ECONOMIC analyst Bismarck Rewane has warned that Nigeria needs to enjoy economic growth of between 7% and 8% per annum between now and 2030 if she wants to achieve a gross domestic product (GDP) of $1.5trn required to make live at ease with herself.
Nigeria currently has a GDP of $375bn, which is wholly inadequate for her population of $200m and her annual budget of about $30bn falls far short of the public spending required to provide public services and infrastructural development. Between 1999 and 2015, Nigeria enjoyed an annual GDP growth of about 6% but the economy then went into recession and these problems have been exacerbated by the coronavirus pandemic.
Mr Rewane, the chief executive of the Financial Derivatives Company, issued the warning while delivering a public lecture in Abuja organised by a pan-Nigerian coalition, the Building the Future Forum. His paper titled Building the Future of Nigeria Through Enterprise and Innovation, pointed out that while Nigeria has made some progress in terms of the ease of doing business, there was still a lot more work to be done for the country to achieve its potential.
“The issue, however, is not whether Nigeria has made some achievements and successes but compared to its potential, Nigeria is still a laggard in many respects. Therefore, we have our work cut out for us and if we are going to achieve accelerated, sustainable and inclusive growth, we need to attract domestic and international capital with its attendant investment multiplier to achieve a GDP level of $1.5trn by 2030 when our population could be 250mn or more.
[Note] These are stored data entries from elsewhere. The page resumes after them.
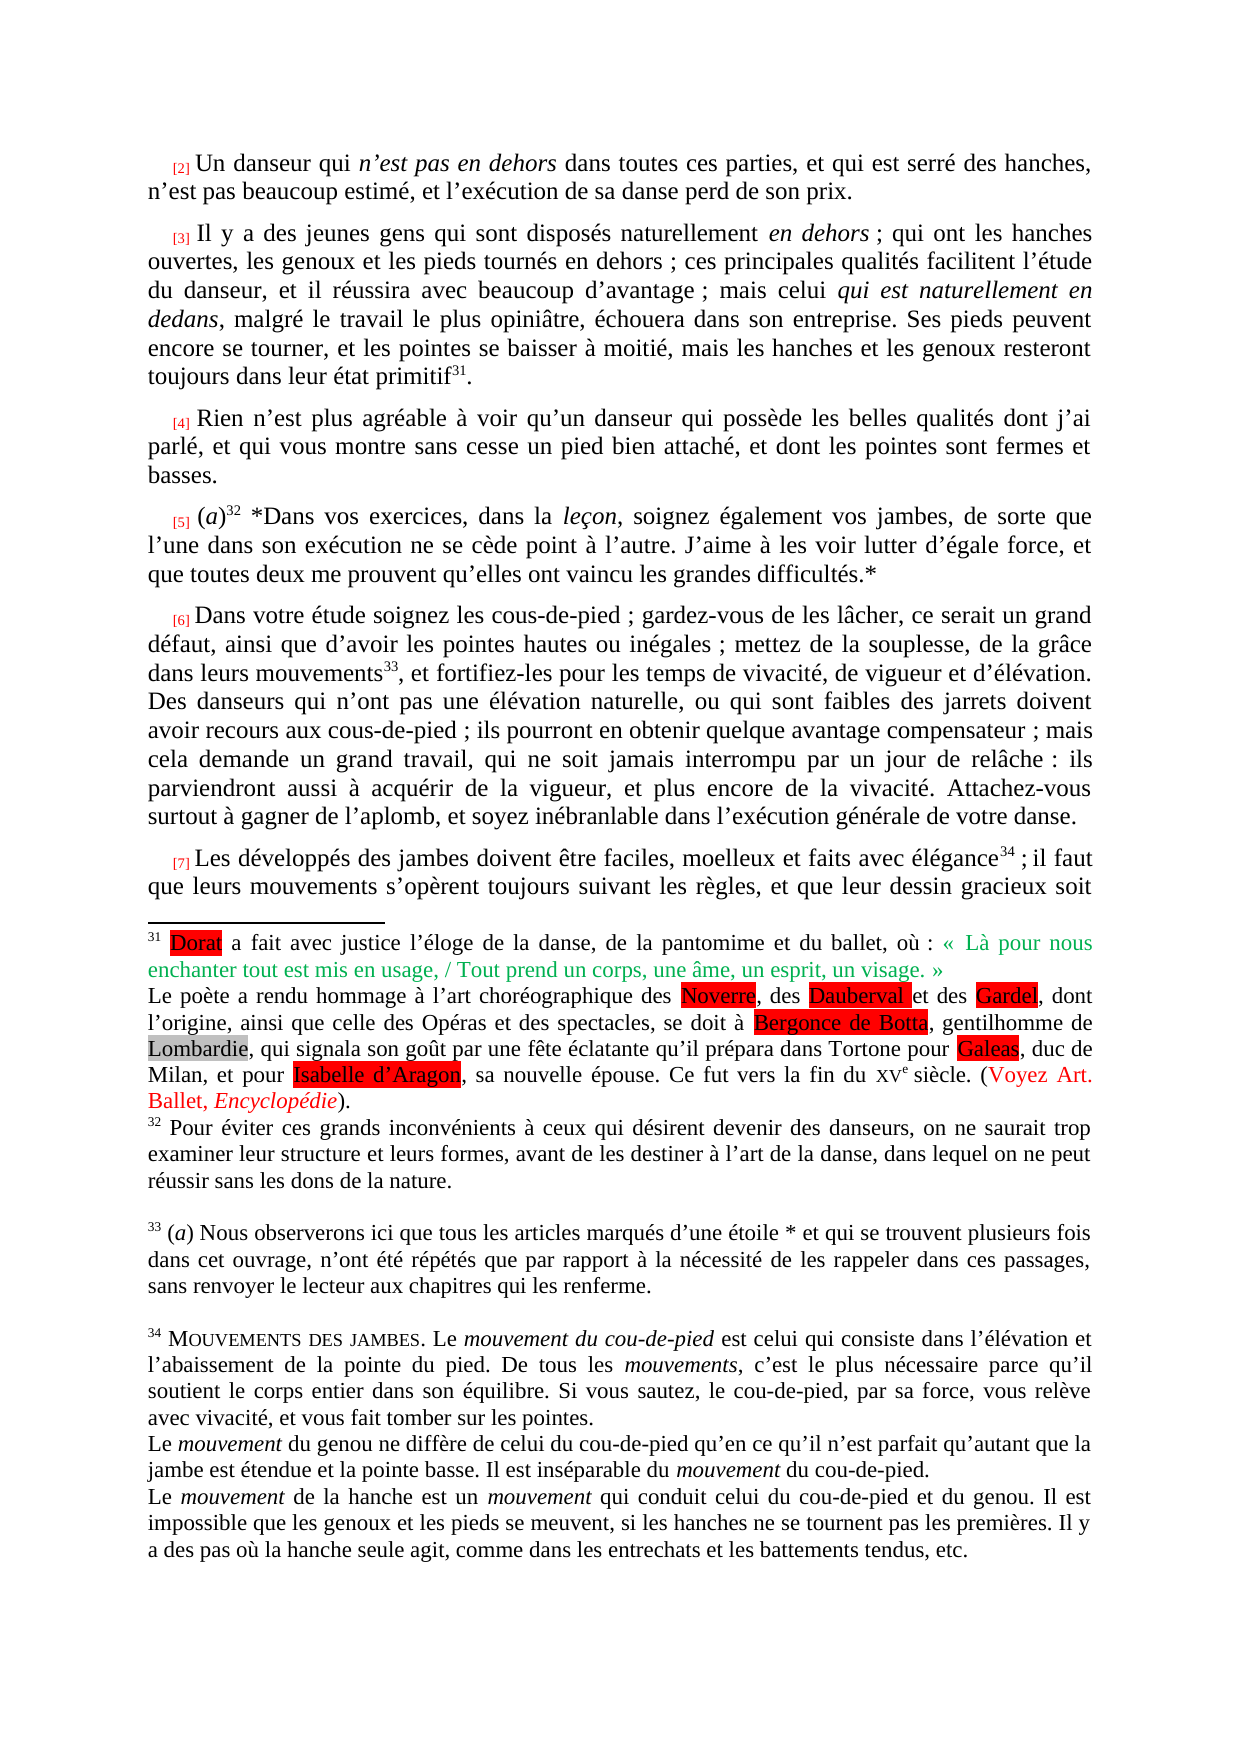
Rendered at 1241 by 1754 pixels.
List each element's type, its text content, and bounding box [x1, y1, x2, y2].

text [7] Les développés des jambes doivent être faciles, moelleux et faits avec élégance ; il faut que leurs mouvements s’opèrent toujours suivant les règles, et que leur dessin gracieux soit sans cesse en harmonie avec la position du corps et des bras. [148, 843, 1093, 900]
text [2] Un danseur qui n’est pas en dehors dans toutes ces parties, et qui est serré des hanches, n’est pas beaucoup estimé, et l’exécution de sa danse perd de son prix. [148, 148, 1093, 205]
text [6] Dans votre étude soignez les cous-de-pied ; gardez-vous de les lâcher, ce serait un grand défaut, ainsi que d’avoir les pointes hautes ou inégales ; mettez de la souplesse, de la grâce dans leurs mouvements, et fortifiez-les pour les temps de vivacité, de vigueur et d’élévation. Des danseurs qui n’ont pas une élévation naturelle, ou qui sont faibles des jarrets doivent avoir recours aux cous-de-pied ; ils pourront en obtenir quelque avantage compensateur ; mais cela demande un grand travail, qui ne soit jamais interrompu par un jour de relâche : ils parviendront aussi à acquérir de la vigueur, et plus encore de la vivacité. Attachez-vous surtout à gagner de l’aplomb, et soyez inébranlable dans l’exécution générale de votre danse. [148, 600, 1093, 830]
text [5] (a) *Dans vos exercices, dans la leçon, soignez également vos jambes, de sorte que l’une dans son exécution ne se cède point à l’autre. J’aime à les voir lutter d’égale force, et que toutes deux me prouvent qu’elles ont vaincu les grandes difficultés.* [148, 501, 1093, 588]
text [3] Il y a des jeunes gens qui sont disposés naturellement en dehors ; qui ont les hanches ouvertes, les genoux et les pieds tournés en dehors ; ces principales qualités facilitent l’étude du danseur, et il réussira avec beaucoup d’avantage ; mais celui qui est naturellement en dedans, malgré le travail le plus opiniâtre, échouera dans son entreprise. Ses pieds peuvent encore se tourner, et les pointes se baisser à moitié, mais les hanches et les genoux resteront toujours dans leur état primitif. [148, 218, 1093, 390]
text [4] Rien n’est plus agréable à voir qu’un danseur qui possède les belles qualités dont j’ai parlé, et qui vous montre sans cesse un pied bien attaché, et dont les pointes sont fermes et basses. [148, 403, 1093, 489]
“We need to grow the economy at least at 7% to 8% a year for five to 10 years based on an investment-led strategy. If we fail to do this very soon, the problems of multidimensional poverty, debt, and insecurity may consume us in the next decade,” Mr Rewane said.
He also noted that the nation needed people with the kind of intellectual depth of vice president Professor Yemi Osinbajo, to make the private sector feel at ease in the policy making community. Professor Osinbajo, who joined the event held on his birthday via zoom, said he was pleasantly surprised that organisers chose to honour him the way they’ve done.
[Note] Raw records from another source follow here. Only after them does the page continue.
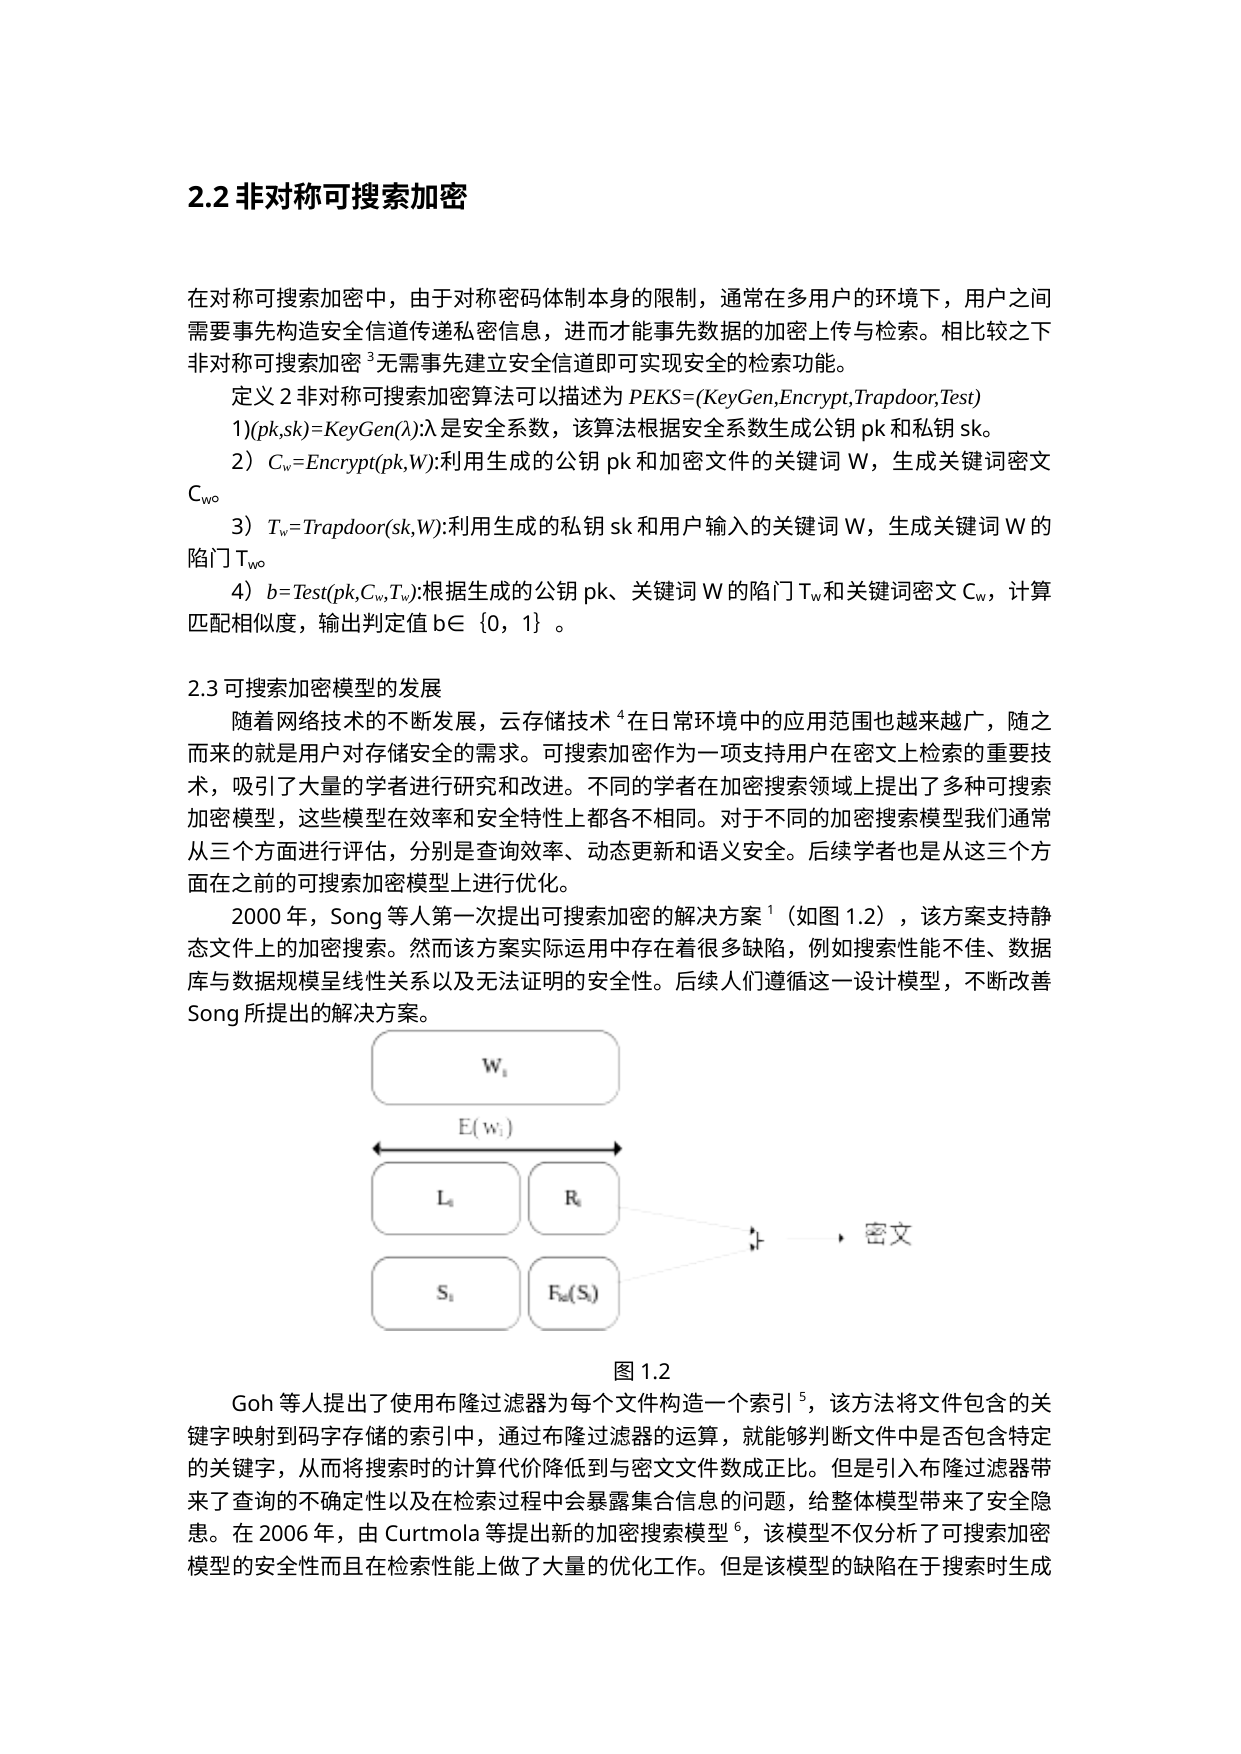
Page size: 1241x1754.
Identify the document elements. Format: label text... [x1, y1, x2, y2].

text 1)(pk,sk)=KeyGen(λ):λ是安全系数，该算法根据安全系数生成公钥pk和私钥sk。 [187, 411, 1053, 443]
text 2）Cw=Encrypt(pk,W):利用生成的公钥pk和加密文件的关键词W，生成关键词密文Cw。 [187, 443, 1053, 508]
text 2000年，Song等人第一次提出可搜索加密的解决方案1（如图1.2），该方案支持静态文件上的加密搜索。然而该方案实际运用中存在着很多缺陷，例如搜索性能不佳、数据库与数据规模呈线性关系以及无法证明的安全性。后续人们遵循这一设计模型，不断改善Song所提出的解决方案。 [187, 898, 1053, 1028]
text 图1.2 [187, 1353, 1053, 1386]
text 在对称可搜索加密中，由于对称密码体制本身的限制，通常在多用户的环境下，用户之间需要事先构造安全信道传递私密信息，进而才能事先数据的加密上传与检索。相比较之下，非对称可搜索加密3无需事先建立安全信道即可实现安全的检索功能。 [187, 281, 1053, 378]
subtitle 2.2非对称可搜索加密 [187, 162, 1053, 227]
text Goh等人提出了使用布隆过滤器为每个文件构造一个索引5，该方法将文件包含的关键字映射到码字存储的索引中，通过布隆过滤器的运算，就能够判断文件中是否包含特定的关键字，从而将搜索时的计算代价降低到与密文文件数成正比。但是引入布隆过滤器带来了查询的不确定性以及在检索过程中会暴露集合信息的问题，给整体模型带来了安全隐患。在2006年，由Curtmola等提出新的加密搜索模型6，该模型不仅分析了可搜索加密模型的安全性而且在检索性能上做了大量的优化工作。但是该模型的缺陷在于搜索时生成陷门的长度和整体文档长度相关以至于陷门长度过长。后续一些人也在准确关键字搜索基础上引入了模糊搜索7来增强服务端对关键字的检索能力。 [187, 1386, 1053, 1581]
text 随着网络技术的不断发展，云存储技术4在日常环境中的应用范围也越来越广，随之而来的就是用户对存储安全的需求。可搜索加密作为一项支持用户在密文上检索的重要技术，吸引了大量的学者进行研究和改进。不同的学者在加密搜索领域上提出了多种可搜索加密模型，这些模型在效率和安全特性上都各不相同。对于不同的加密搜索模型我们通常从三个方面进行评估，分别是查询效率、动态更新和语义安全。后续学者也是从这三个方面在之前的可搜索加密模型上进行优化。 [187, 703, 1053, 898]
text 4）b=Test(pk,Cw,Tw):根据生成的公钥pk、关键词W的陷门Tw和关键词密文Cw，计算匹配相似度，输出判定值b∈｛0，1｝。 [187, 573, 1053, 638]
text 3）Tw=Trapdoor(sk,W):利用生成的私钥sk和用户输入的关键词W，生成关键词W的陷门Tw。 [187, 508, 1053, 573]
text 定义2非对称可搜索加密算法可以描述为PEKS=(KeyGen,Encrypt,Trapdoor,Test) [187, 378, 1053, 411]
text 2.3可搜索加密模型的发展 [187, 671, 1053, 703]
Due to the sluggish economic growth Nigeria has suffered of late, unemployment has ballooned lately, leading to all sorts of social convulsions. Over recent years, insecurity has grown out of control with kidnapping, banditry, armed robbery, terrorism and all other forms of violent crimes spiralling.
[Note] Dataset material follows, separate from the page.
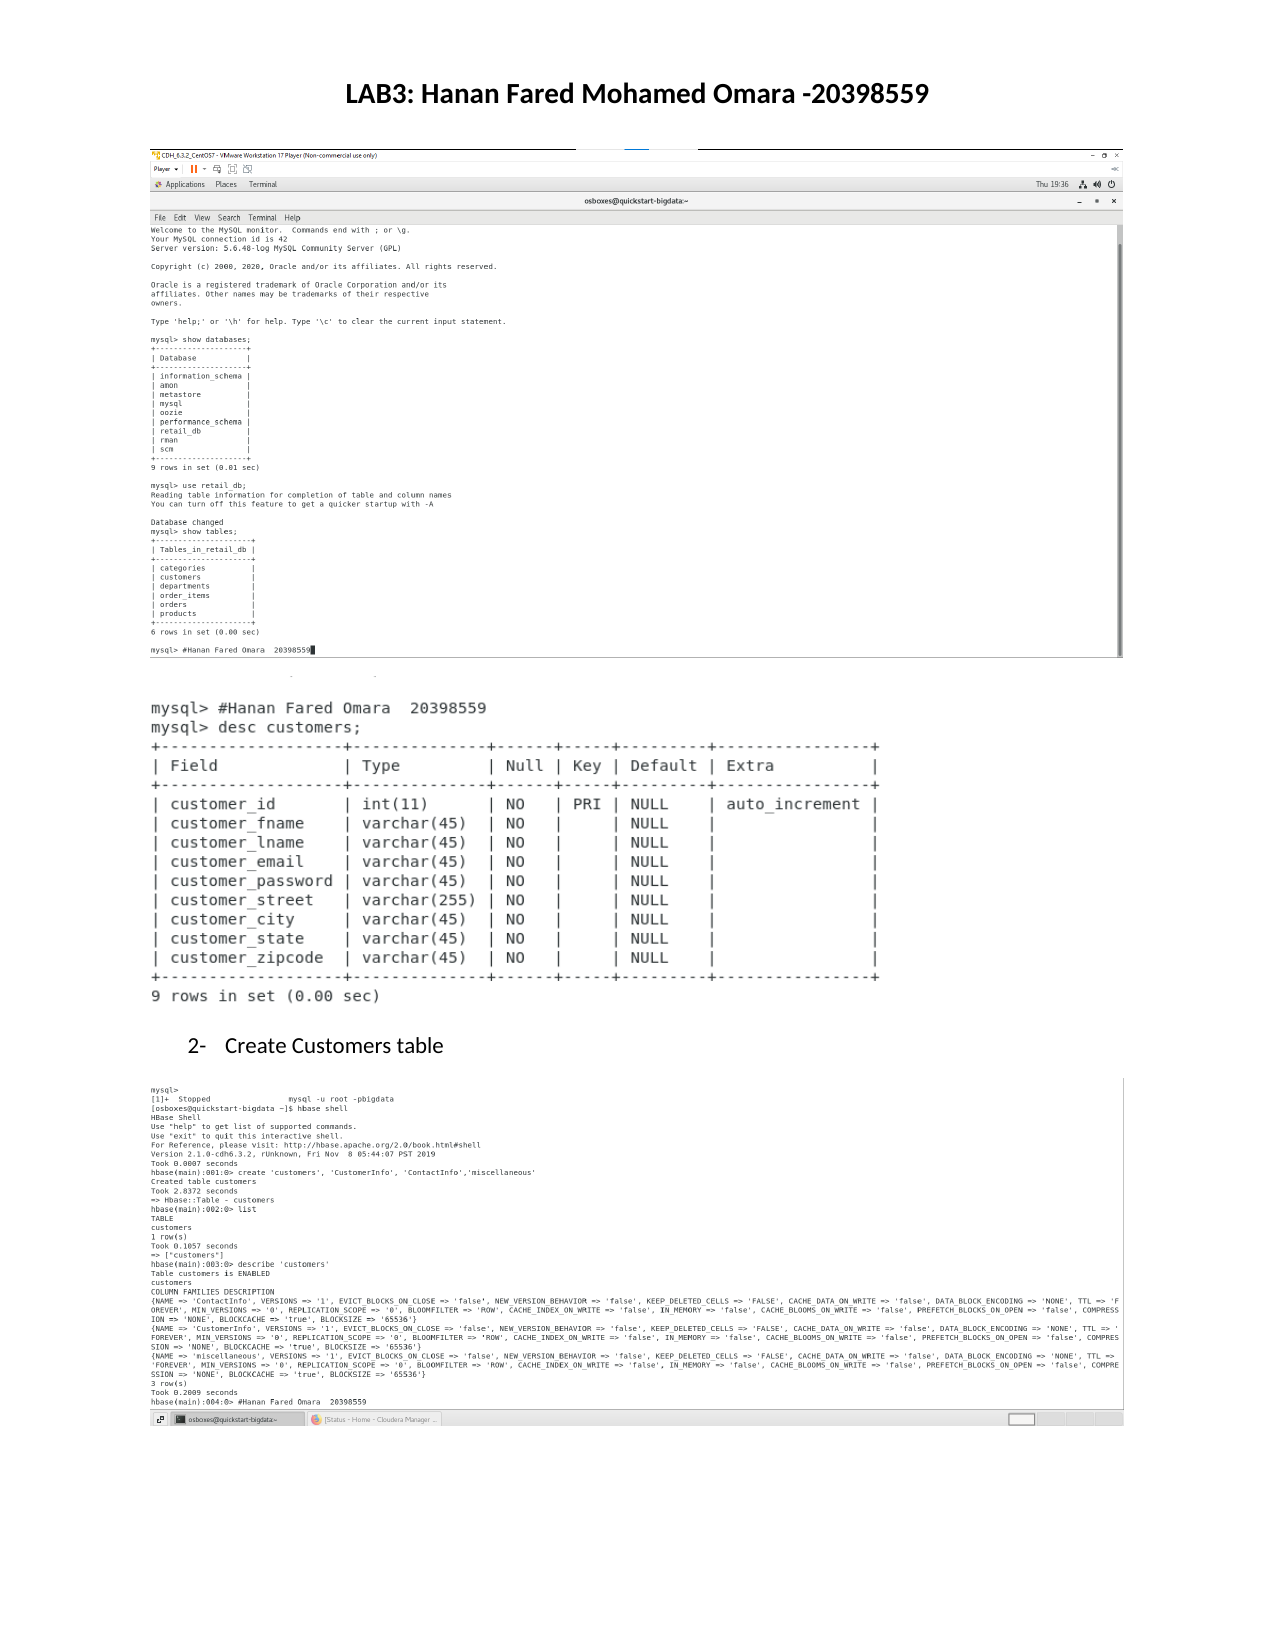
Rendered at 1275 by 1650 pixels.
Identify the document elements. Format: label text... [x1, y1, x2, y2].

Professor Osinbajo has put together several policy papers detailing how Nigeria can get out of the quagmire, especially given the economic devastation the Covid-19 pandemic has inflicted upon the country. Among his proposals are the government needs to launch a public works programme to provide mass employment and attention needs to be played to several sectors including clean energy and agriculture.
Mr Rewane said: “We need people in public life who have candour like Professor Osinbajo and more than anything else, we need people like him who can make the private sector feel at ease in the policy-making community. Once again, happy birthday to a leader of the people, societies, and enterprises.”